The continuation of the verse: “And you shall not omit [tashbit] salt from your meal offering,” teaches that one should bring salt that never rests [shovetet], i.e., it is found continuously. And what type of salt is this? This is referring to salt of Sodom. And from where is it derived that if one did not find salt of Sodom that he should bring salt of istrokanit, which is quarried from rock? The verse states immediately afterward: “With all your offerings you shall sacrifice salt” (Leviticus 2:13), in order to emphasize that you should sacrifice any type of salt; you should sacrifice salt from any place, even from a location outside of Eretz Yisrael; you should sacrifice salt even on Shabbat; and you should sacrifice salt even in a state of ritual impurity.

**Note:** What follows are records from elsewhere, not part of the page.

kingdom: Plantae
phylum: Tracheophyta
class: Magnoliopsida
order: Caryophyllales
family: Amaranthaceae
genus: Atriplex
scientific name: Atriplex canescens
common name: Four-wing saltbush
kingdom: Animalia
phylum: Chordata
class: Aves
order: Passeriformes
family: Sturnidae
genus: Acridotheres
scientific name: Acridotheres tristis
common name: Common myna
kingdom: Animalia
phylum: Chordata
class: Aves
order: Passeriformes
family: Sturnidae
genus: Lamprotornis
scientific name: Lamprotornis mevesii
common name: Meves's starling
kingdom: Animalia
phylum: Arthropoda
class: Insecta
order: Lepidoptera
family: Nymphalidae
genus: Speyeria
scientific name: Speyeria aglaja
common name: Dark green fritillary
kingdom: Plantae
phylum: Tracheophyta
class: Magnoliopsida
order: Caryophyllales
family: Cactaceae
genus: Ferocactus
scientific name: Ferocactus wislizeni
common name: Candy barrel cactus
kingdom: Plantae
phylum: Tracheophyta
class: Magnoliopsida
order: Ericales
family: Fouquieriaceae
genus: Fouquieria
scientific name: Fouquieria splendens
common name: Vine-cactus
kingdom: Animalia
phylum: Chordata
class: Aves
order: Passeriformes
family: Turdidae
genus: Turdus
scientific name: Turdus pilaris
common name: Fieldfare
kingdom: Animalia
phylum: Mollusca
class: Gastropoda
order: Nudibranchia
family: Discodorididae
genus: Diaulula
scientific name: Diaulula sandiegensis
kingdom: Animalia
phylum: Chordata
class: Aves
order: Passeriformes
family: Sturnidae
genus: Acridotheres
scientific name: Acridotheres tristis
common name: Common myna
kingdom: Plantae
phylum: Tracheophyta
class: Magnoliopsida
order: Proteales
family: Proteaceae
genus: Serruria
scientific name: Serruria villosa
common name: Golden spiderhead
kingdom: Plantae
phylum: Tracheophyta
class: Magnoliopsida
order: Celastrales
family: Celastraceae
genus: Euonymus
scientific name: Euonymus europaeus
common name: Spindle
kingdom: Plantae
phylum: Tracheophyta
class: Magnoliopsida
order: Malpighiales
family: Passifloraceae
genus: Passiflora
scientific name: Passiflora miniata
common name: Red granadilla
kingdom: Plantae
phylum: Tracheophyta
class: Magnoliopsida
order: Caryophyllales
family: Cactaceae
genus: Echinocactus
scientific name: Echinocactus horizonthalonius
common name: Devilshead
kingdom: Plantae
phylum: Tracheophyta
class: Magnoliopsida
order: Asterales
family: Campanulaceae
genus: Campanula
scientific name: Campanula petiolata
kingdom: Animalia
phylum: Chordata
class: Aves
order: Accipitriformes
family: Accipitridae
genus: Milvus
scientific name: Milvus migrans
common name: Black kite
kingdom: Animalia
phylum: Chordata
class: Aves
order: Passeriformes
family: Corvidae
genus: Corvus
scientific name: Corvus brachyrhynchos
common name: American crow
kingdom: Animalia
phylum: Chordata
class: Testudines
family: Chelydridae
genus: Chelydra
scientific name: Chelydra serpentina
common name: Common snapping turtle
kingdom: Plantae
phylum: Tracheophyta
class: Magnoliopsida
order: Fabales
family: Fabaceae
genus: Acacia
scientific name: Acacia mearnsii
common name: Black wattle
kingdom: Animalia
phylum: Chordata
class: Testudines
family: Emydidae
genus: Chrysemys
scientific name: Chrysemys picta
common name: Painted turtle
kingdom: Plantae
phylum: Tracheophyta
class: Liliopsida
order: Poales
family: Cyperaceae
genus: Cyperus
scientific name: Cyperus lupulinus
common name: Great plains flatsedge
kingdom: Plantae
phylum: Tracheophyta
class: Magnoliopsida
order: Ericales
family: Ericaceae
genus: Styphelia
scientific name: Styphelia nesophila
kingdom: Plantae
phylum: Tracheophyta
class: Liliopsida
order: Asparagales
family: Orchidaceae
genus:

מאי תבונהו אמר רבה בר עולא הכי קאמר יכול יתבוננו כתבן בטיט אמר ליה אביי אי הכי יתבוננו מיבעי ליה אלא אמר אביי יכול יעשנו כבנין אמר ליה רבא אי הכי יבננו מיבעי ליה אלא אמר רבא יכול תבונהו

The Gemara clarifies: What is the meaning of the term tevonehu? Rabba bar Ulla said: This is what the baraita is saying: One might have thought that one should mix into it [yitabonenu] large quantities of salt, just as one mixes straw [teven] into clay. Abaye said to him: If so, the baraita should have said: Yitabonenu, and not tevonehu. Rather, Abaye said: The baraita is saying that one might have thought one should form the addition of salt just as one builds a building [binyan], by adding layer upon layer. Rava said to him: If so, the baraita should have said: He should build it [yivnenu] and not tevonehu. Rather, Rava said: The baraita states: One might have thought tevonehu.

מאי תבונהו אמר רב אשי יכול יתן בו טעם כבינה תלמוד לומר תמלח כיצד הוא עושה מביא האבר ונותן עליו מלח וחוזר והופכו ונותן עליו מלח ומעלהו

The Gemara asks: What is meant by tevonehu? Rav Ashi said: One might have thought that one should infuse the entire offering with the taste of salt, just as understanding [bina] infuses a person with wisdom. To counter this, the verse states: “You shall season.” How does he act? He brings the limb that is to be sacrificed on the altar and applies salt, and then turns it over and again applies salt, and brings it up to the altar.

אמר אביי וכן לקדירה

Abaye says: And one acts similarly before placing meat into a pot. If one wishes to cook meat and needs to salt it in order to extract its blood, it is sufficient to apply salt to both sides and let it sit until the blood drains. Then, after it is washed, the meat is ready to be cooked and eaten.